Extrait:

En août 2010, un peu plus de 95.000 maisons ont été saisies et 338.836 nouvelles demandes ont été déposées.BLOOMBERG NEWS
On les surnomme les « robots signataires ». Ces centainesd’employés de banque signent à la chaîne des documents qu’ils n’ont jamais ouverts alors que leur signature est l’élément indispensable pour obtenir la saisie d’une maison devant un tribunal. Les premiers à réagir ont été les juges, frappés par la variété et le nombre de fautes de procédure, et qui ont exigé que les établissements financiers changent leur façon de faire. Lundi dernier, le « New York Times » reproduisait en « Une » trois documents signés du nom de la même personne mais dont la signature variait de façon si évidente qu’il ne pouvait s’agir du même individu.Les problèmes sont multiples. Certains documents sont certifiés à une date qui précède leur préparation. D’autres sont signés sans que jamais le dossier n’ait été consulté pour vérifier les faits. Au cours d’une déposition devant un tribunal, un employé a avoué avoir signé plus de 10.000 documents par mois sans même regarder les dossiers.Une partie du problème vient de la titrisation à outrance des crédits immobiliers pendant la bulle : il devient parfois très difficile de retrouver les papiers qui identifient la banque à l’origine du prêt, explique le « New York Times ». Du coup, les banques signent des attestations pour certifier leur droit de propriété et procéder à la saisie. Et ces attestations ont une nature légale souvent douteuse. Ce problème s’explique en partie par la hausse abrupte du volume des crédits impayés et par le manque d’effectifs des banques qui n’ont pas hésité à aller au plus vite pour se débarrasser de crédits impayés. La hausse des défauts de paiement sur une période de plus de 90 jours représentait 9,5 % des crédits sur les trois premiers mois de l’année, selon la Mortgage Bankers Association, alors qu’elle n’atteignait que 4 % au premier trimestre 2008.

Extrait des données:
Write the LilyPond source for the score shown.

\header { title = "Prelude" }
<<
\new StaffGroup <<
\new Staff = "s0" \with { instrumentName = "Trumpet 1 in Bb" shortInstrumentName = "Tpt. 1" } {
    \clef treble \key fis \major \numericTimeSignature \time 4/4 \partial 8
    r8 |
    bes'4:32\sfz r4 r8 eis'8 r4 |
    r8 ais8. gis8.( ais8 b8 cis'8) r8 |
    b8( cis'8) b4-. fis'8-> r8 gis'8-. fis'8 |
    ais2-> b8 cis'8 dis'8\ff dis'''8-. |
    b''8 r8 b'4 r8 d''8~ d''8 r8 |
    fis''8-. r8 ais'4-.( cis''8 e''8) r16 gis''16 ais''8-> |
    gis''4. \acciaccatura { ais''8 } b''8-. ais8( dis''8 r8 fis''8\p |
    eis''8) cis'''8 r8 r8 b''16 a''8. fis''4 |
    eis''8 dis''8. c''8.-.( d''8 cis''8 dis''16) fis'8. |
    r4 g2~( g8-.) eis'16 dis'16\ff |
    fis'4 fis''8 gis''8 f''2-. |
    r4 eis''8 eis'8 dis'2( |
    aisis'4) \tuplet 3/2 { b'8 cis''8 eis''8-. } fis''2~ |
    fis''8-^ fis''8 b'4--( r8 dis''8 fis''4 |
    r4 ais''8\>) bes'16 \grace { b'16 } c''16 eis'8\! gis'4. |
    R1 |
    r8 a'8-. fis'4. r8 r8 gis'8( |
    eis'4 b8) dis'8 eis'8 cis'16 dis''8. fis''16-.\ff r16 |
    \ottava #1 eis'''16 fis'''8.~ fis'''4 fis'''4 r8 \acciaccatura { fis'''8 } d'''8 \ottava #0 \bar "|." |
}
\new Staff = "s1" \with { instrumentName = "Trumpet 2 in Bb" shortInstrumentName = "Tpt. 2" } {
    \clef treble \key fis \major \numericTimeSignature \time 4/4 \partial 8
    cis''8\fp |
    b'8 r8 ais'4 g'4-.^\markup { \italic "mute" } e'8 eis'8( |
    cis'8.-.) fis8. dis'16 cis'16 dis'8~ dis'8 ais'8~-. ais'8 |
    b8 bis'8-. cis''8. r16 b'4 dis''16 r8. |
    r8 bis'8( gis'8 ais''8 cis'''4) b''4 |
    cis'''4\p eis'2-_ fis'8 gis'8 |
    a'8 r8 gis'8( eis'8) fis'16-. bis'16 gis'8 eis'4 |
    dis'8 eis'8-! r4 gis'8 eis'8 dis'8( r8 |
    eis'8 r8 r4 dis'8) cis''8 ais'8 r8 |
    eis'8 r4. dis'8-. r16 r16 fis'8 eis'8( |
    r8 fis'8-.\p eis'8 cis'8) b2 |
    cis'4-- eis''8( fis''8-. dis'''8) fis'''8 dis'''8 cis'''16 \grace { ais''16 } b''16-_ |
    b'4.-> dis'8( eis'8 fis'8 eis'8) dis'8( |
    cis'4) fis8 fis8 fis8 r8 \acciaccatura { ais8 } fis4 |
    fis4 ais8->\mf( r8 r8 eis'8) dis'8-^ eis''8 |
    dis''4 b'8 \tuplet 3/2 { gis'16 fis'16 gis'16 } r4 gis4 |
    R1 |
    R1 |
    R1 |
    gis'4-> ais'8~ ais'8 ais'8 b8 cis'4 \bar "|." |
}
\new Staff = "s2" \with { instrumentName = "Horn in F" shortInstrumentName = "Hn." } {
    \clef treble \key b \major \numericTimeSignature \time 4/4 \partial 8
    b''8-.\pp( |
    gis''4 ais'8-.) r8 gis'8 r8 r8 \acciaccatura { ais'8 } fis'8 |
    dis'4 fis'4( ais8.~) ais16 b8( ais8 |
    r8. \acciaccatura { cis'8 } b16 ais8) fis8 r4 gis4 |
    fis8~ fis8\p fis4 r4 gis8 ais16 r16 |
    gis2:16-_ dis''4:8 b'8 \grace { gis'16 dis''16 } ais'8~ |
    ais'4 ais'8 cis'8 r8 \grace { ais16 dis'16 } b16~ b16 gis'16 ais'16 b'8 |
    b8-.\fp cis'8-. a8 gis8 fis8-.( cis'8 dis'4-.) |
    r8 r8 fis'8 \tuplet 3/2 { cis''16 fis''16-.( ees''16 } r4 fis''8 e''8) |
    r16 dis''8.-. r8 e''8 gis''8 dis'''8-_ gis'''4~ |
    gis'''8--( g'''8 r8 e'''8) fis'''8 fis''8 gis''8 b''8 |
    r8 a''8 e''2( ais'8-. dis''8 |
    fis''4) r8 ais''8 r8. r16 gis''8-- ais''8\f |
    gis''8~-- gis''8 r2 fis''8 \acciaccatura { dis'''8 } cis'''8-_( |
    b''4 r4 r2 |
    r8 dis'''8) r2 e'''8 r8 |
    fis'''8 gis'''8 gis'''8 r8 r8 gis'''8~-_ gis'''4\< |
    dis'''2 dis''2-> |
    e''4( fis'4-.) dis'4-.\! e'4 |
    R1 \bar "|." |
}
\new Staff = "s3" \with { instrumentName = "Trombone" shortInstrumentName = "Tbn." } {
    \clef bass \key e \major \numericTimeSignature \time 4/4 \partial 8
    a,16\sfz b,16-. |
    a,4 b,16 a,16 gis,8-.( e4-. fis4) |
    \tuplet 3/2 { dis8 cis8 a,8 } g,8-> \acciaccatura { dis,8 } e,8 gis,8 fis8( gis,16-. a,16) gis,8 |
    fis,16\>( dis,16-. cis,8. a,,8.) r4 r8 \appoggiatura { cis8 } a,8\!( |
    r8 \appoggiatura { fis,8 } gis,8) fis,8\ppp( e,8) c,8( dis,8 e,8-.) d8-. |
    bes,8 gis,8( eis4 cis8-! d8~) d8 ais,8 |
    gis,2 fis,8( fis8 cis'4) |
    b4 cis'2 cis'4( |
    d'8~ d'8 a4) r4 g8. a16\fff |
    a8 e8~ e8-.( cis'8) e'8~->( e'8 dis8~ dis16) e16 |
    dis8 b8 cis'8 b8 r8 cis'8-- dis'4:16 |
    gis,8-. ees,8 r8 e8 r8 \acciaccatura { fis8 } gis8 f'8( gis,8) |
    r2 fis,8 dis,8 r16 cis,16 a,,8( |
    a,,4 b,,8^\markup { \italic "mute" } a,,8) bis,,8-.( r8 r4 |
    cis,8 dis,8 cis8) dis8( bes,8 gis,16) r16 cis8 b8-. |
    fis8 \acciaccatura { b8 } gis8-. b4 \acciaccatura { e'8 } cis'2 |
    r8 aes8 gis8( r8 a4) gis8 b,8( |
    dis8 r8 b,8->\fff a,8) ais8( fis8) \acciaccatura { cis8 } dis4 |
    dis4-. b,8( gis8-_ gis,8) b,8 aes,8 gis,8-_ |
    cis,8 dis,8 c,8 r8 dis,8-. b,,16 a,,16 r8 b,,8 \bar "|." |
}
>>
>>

Consigne:
Répondez aux questions suivantes à partir de l'extrait :
1. Combien de maisons ont été saisies en août 2010 ?
2. Combien de documents par mois un employé a-t-il avoué avoir signés lors d'une déposition devant un tribunal ?
3. Selon la Mortgage Bankers Association, quelle part des crédits les défauts de paiement sur plus de 90 jours représentaient-ils sur les trois premiers mois de l'année ?

Corrigé:
1. Un peu plus de 95.000 maisons.
2. Plus de 10.000 documents par mois.
3. 9,5 % des crédits.